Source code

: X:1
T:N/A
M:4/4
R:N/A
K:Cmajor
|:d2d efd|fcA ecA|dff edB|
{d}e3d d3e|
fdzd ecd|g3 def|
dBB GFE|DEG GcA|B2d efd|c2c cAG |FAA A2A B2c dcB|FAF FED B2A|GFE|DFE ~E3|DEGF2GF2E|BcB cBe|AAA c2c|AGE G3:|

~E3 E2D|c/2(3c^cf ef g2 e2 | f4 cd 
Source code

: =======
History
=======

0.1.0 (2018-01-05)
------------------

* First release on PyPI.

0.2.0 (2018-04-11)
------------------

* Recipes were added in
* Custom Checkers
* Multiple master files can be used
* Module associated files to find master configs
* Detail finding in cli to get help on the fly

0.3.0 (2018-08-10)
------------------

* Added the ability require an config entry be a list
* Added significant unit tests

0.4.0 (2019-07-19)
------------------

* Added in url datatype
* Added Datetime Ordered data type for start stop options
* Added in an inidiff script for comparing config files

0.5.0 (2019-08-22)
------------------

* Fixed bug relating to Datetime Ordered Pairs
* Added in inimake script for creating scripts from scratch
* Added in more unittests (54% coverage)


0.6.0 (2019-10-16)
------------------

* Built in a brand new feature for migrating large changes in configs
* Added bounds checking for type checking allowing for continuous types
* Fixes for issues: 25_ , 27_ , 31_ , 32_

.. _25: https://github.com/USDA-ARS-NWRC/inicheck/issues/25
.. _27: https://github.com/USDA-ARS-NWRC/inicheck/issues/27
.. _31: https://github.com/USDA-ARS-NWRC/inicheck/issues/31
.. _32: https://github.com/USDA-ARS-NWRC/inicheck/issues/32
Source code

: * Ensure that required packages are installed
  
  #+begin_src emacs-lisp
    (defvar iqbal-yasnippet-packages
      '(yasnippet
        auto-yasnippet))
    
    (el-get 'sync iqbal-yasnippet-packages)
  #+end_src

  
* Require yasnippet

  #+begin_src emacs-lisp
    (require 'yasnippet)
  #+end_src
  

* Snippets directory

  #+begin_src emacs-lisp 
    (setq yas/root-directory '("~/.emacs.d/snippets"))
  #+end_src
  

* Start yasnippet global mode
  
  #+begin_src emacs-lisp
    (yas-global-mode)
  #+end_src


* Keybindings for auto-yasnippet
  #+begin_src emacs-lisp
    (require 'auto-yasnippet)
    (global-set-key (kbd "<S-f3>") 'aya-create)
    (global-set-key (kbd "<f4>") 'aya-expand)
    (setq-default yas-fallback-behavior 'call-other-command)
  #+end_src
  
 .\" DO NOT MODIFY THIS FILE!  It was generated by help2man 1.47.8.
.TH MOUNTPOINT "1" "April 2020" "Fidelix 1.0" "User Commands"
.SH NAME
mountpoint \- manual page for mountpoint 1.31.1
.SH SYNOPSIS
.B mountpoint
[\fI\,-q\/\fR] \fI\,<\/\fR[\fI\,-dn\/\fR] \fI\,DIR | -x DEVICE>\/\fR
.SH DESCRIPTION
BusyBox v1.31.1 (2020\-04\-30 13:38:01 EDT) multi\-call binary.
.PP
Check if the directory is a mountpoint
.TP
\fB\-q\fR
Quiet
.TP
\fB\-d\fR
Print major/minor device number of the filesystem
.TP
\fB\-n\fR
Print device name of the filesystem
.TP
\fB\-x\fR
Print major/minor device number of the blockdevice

[EXERCISE OBJECTIVE]: Everything from the first line of the listing above through the line holding "scripts from scratch" must be retyped exactly; nothing else belongs in the reply.

[RESPONSE TO THE TASK]:
Source code

: X:1
T:N/A
M:4/4
R:N/A
K:Cmajor
|:d2d efd|fcA ecA|dff edB|
{d}e3d d3e|
fdzd ecd|g3 def|
dBB GFE|DEG GcA|B2d efd|c2c cAG |FAA A2A B2c dcB|FAF FED B2A|GFE|DFE ~E3|DEGF2GF2E|BcB cBe|AAA c2c|AGE G3:|

~E3 E2D|c/2(3c^cf ef g2 e2 | f4 cd 
Source code

: =======
History
=======

0.1.0 (2018-01-05)
------------------

* First release on PyPI.

0.2.0 (2018-04-11)
------------------

* Recipes were added in
* Custom Checkers
* Multiple master files can be used
* Module associated files to find master configs
* Detail finding in cli to get help on the fly

0.3.0 (2018-08-10)
------------------

* Added the ability require an config entry be a list
* Added significant unit tests

0.4.0 (2019-07-19)
------------------

* Added in url datatype
* Added Datetime Ordered data type for start stop options
* Added in an inidiff script for comparing config files

0.5.0 (2019-08-22)
------------------

* Fixed bug relating to Datetime Ordered Pairs
* Added in inimake script for creating scripts from scratch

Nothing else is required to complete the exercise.